Het is slecht voor de beleving van het amateurvoetbal
Zoals gezegd nemen de beloftenteams vrijwel geen supporters mee. Tijdens een wedstrijd tegen een beloftenteam mis je dan ook een gezonde sfeervolle sportieve rivaliteit. Uitwedstrijden vinden meestal plaats in een vrijwel leeg stadion of op een bijveld. De vaak troosteloze sfeer doet afbreuk aan de beleving die het amateurvoetbal groot heeft gemaakt. In de Tweede Divisie is halverwege het seizoen de competitie al gespeeld met jong AZ als de voorspelbare kampioen. Dit kan toch niet de bedoeling zijn van de beleidsmakers?

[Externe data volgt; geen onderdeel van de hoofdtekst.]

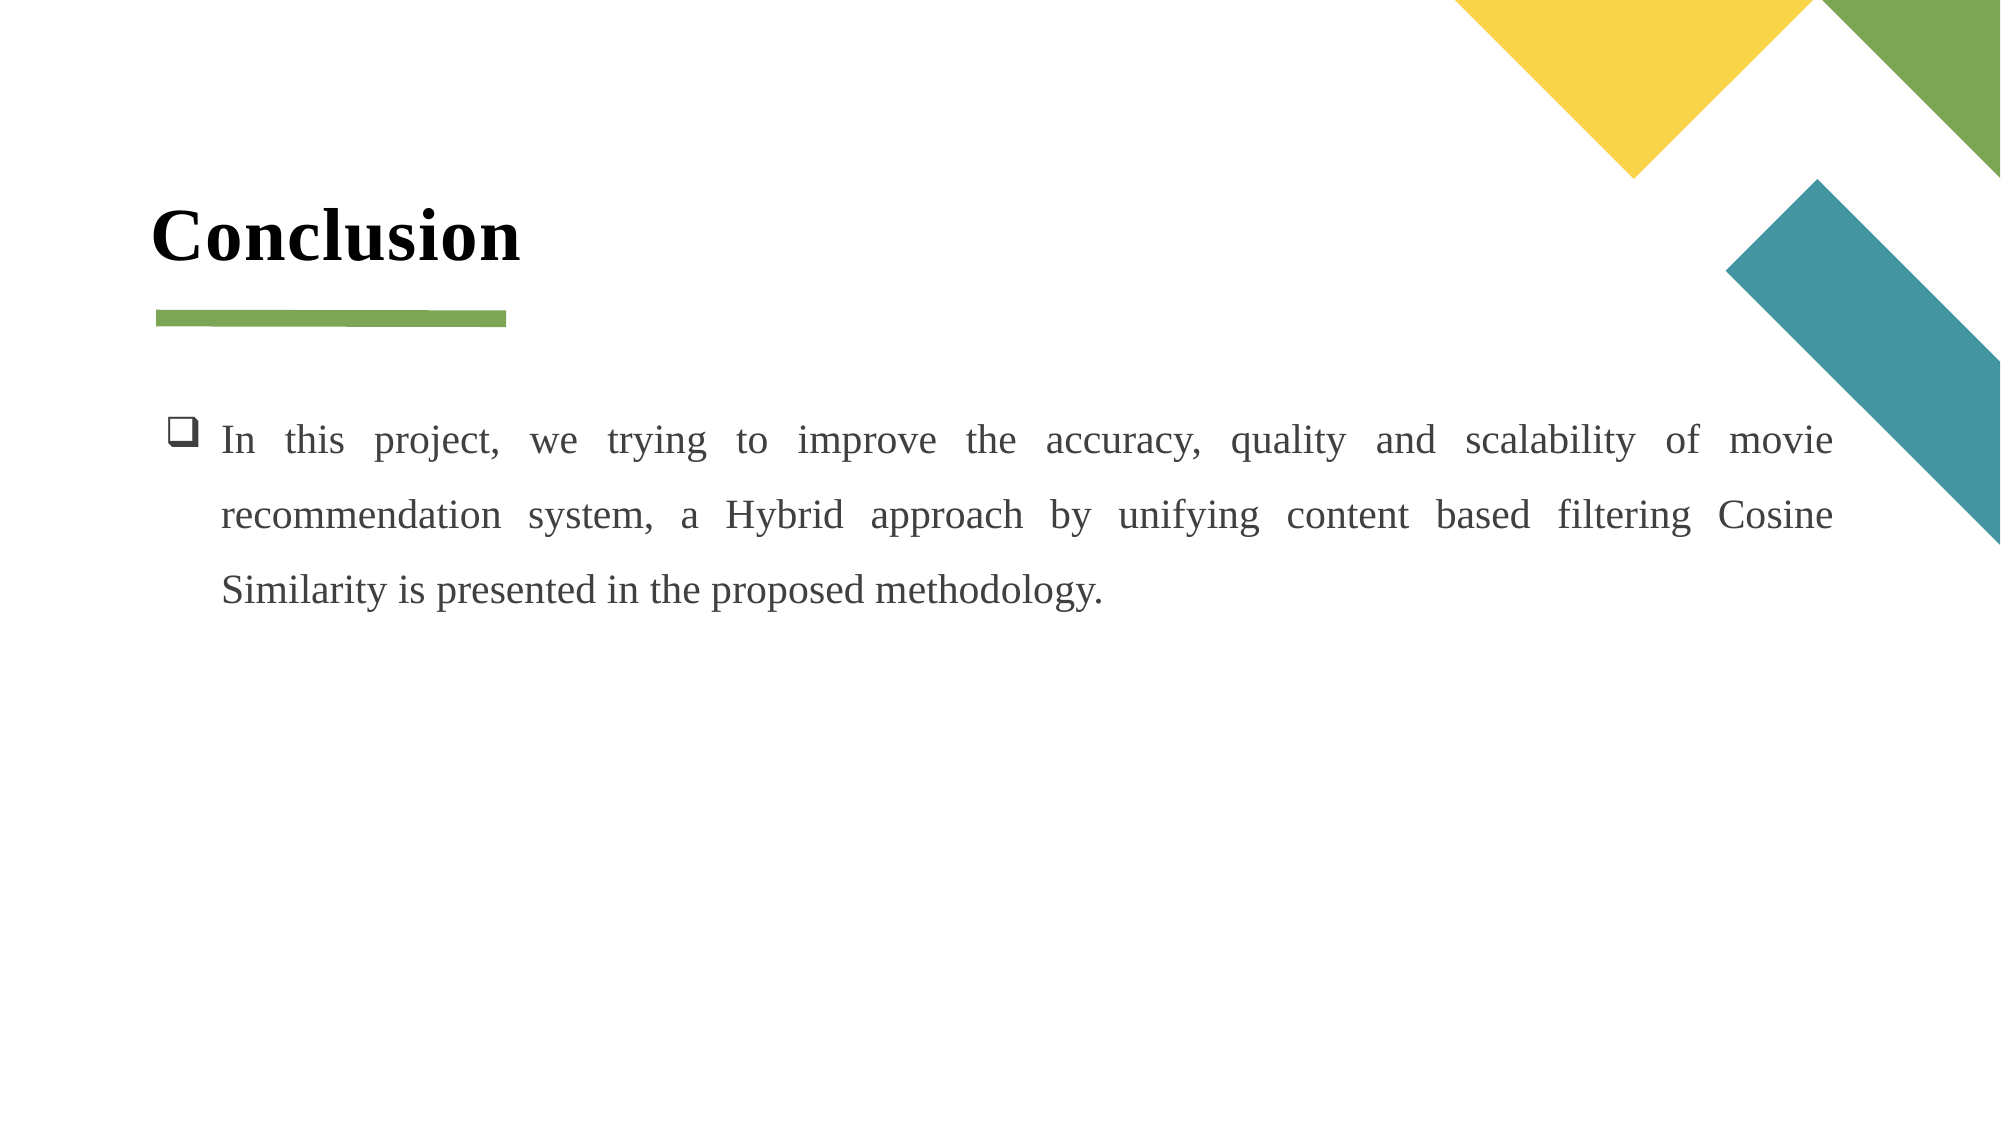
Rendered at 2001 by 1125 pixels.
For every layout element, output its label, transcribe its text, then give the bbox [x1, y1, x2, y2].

Het staat een ongelijke behandeling toe binnen dezelfde competitie
In de huidige situatie mag een eerste elftalspeler van een profclub die een rode kaart krijgt de volgende wedstrijd wel gewoon spelen in het beloftenteam onder bepaalde voorwaarden. Een speler van een amateurclub staat na direct rood verplicht langs de kant tijdens de volgende wedstrijd. Binnen één competitie worden spelers dus verschillend behandeld! In het voetbalspel moeten voor iedereen dezelfde spelregels gelden.

Conclusie
De introductie van beloftenteams in het amateurvoetbal is volgens onze visie structureel slecht voor het amateurvoetbal. Uiteindelijk is en wordt het een ongelijke strijd tussen beroeps- en amateurvoetballers en wordt de unieke (sociale) structuur van het amateurvoetbal in Nederland uitgehold. Wij kiezen voor het amateurvoetbal: lekker op zaterdag en op zondag al die recreatie- en jeugdselectieteams laten voetballen en ‘s middags voor een volle bak een mooie derby spelen. En daarna gezellig met elkaar verenigen in het clubhuis en/of sponsorhome. Daarbij is een gezonde financiële basis van groot belang voor de toekomst van elke amateurclub op welk niveau dan ook.

Wat ons betreft zet de KNVB de amateurclubs nog verder buitenspel met de introductie van meer beloftenteams in het amateurvoetbal!